=== Section Start ===

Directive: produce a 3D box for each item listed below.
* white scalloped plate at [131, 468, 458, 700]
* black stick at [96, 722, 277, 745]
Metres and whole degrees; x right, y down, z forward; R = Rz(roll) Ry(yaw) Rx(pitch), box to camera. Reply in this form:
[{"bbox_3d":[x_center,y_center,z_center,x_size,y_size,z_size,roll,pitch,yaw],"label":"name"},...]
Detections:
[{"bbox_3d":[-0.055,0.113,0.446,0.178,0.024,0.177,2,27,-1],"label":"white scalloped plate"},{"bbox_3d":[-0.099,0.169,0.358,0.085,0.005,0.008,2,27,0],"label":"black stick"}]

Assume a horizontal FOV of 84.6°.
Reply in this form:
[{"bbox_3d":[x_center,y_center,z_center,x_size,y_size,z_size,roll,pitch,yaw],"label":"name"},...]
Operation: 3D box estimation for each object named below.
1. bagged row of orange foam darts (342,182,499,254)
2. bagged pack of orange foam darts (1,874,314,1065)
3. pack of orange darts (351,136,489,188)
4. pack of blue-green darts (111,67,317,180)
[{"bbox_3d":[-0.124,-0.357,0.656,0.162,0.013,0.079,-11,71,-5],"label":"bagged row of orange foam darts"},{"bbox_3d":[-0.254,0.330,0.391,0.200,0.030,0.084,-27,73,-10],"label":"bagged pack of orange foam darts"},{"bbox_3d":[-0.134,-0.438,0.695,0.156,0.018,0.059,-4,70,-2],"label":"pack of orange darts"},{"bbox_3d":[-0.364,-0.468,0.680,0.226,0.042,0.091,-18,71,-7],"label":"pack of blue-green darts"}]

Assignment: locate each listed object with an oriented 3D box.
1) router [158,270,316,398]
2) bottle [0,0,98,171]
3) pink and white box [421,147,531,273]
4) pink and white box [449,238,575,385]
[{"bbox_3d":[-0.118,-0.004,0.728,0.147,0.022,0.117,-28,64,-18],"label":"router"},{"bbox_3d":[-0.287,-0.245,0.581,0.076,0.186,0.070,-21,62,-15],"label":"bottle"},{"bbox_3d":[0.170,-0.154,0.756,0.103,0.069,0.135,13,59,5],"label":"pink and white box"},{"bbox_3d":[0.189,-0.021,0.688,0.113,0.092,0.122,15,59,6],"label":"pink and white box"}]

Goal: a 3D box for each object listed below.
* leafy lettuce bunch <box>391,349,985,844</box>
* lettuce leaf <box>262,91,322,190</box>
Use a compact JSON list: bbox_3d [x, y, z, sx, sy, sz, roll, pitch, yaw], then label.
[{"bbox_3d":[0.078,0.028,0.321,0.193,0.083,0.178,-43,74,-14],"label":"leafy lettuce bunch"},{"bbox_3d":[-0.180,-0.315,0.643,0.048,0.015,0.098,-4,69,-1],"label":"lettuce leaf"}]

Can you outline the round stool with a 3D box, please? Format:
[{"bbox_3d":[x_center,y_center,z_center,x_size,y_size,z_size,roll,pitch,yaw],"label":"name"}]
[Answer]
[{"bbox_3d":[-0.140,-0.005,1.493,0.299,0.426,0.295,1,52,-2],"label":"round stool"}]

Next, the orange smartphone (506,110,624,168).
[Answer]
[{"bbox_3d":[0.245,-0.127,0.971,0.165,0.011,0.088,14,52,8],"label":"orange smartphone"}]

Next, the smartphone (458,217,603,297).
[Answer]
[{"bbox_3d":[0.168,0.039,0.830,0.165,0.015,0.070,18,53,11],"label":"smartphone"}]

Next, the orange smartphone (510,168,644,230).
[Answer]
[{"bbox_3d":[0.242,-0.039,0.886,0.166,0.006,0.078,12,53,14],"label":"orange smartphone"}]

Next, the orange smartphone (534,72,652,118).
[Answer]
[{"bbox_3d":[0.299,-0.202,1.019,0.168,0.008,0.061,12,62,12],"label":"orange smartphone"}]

=== Section End ===

* _REQUIREMENT_
Give all of the material again, exactly.

* _REPLY_
Directive: produce a 3D box for each item listed below.
* white scalloped plate at [131, 468, 458, 700]
* black stick at [96, 722, 277, 745]
Metres and whole degrees; x right, y down, z forward; R = Rz(roll) Ry(yaw) Rx(pitch), box to camera. Reply in this form:
[{"bbox_3d":[x_center,y_center,z_center,x_size,y_size,z_size,roll,pitch,yaw],"label":"name"},...]
Detections:
[{"bbox_3d":[-0.055,0.113,0.446,0.178,0.024,0.177,2,27,-1],"label":"white scalloped plate"},{"bbox_3d":[-0.099,0.169,0.358,0.085,0.005,0.008,2,27,0],"label":"black stick"}]

Assume a horizontal FOV of 84.6°.
Reply in this form:
[{"bbox_3d":[x_center,y_center,z_center,x_size,y_size,z_size,roll,pitch,yaw],"label":"name"},...]
Operation: 3D box estimation for each object named below.
1. bagged row of orange foam darts (342,182,499,254)
2. bagged pack of orange foam darts (1,874,314,1065)
3. pack of orange darts (351,136,489,188)
4. pack of blue-green darts (111,67,317,180)
[{"bbox_3d":[-0.124,-0.357,0.656,0.162,0.013,0.079,-11,71,-5],"label":"bagged row of orange foam darts"},{"bbox_3d":[-0.254,0.330,0.391,0.200,0.030,0.084,-27,73,-10],"label":"bagged pack of orange foam darts"},{"bbox_3d":[-0.134,-0.438,0.695,0.156,0.018,0.059,-4,70,-2],"label":"pack of orange darts"},{"bbox_3d":[-0.364,-0.468,0.680,0.226,0.042,0.091,-18,71,-7],"label":"pack of blue-green darts"}]

Assignment: locate each listed object with an oriented 3D box.
1) router [158,270,316,398]
2) bottle [0,0,98,171]
3) pink and white box [421,147,531,273]
4) pink and white box [449,238,575,385]
[{"bbox_3d":[-0.118,-0.004,0.728,0.147,0.022,0.117,-28,64,-18],"label":"router"},{"bbox_3d":[-0.287,-0.245,0.581,0.076,0.186,0.070,-21,62,-15],"label":"bottle"},{"bbox_3d":[0.170,-0.154,0.756,0.103,0.069,0.135,13,59,5],"label":"pink and white box"},{"bbox_3d":[0.189,-0.021,0.688,0.113,0.092,0.122,15,59,6],"label":"pink and white box"}]

Goal: a 3D box for each object listed below.
* leafy lettuce bunch <box>391,349,985,844</box>
* lettuce leaf <box>262,91,322,190</box>
Use a compact JSON list: bbox_3d [x, y, z, sx, sy, sz, roll, pitch, yaw], then label.
[{"bbox_3d":[0.078,0.028,0.321,0.193,0.083,0.178,-43,74,-14],"label":"leafy lettuce bunch"},{"bbox_3d":[-0.180,-0.315,0.643,0.048,0.015,0.098,-4,69,-1],"label":"lettuce leaf"}]

Can you outline the round stool with a 3D box, please? Format:
[{"bbox_3d":[x_center,y_center,z_center,x_size,y_size,z_size,roll,pitch,yaw],"label":"name"}]
[Answer]
[{"bbox_3d":[-0.140,-0.005,1.493,0.299,0.426,0.295,1,52,-2],"label":"round stool"}]

Next, the orange smartphone (506,110,624,168).
[Answer]
[{"bbox_3d":[0.245,-0.127,0.971,0.165,0.011,0.088,14,52,8],"label":"orange smartphone"}]

Next, the smartphone (458,217,603,297).
[Answer]
[{"bbox_3d":[0.168,0.039,0.830,0.165,0.015,0.070,18,53,11],"label":"smartphone"}]

Next, the orange smartphone (510,168,644,230).
[Answer]
[{"bbox_3d":[0.242,-0.039,0.886,0.166,0.006,0.078,12,53,14],"label":"orange smartphone"}]

Next, the orange smartphone (534,72,652,118).
[Answer]
[{"bbox_3d":[0.299,-0.202,1.019,0.168,0.008,0.061,12,62,12],"label":"orange smartphone"}]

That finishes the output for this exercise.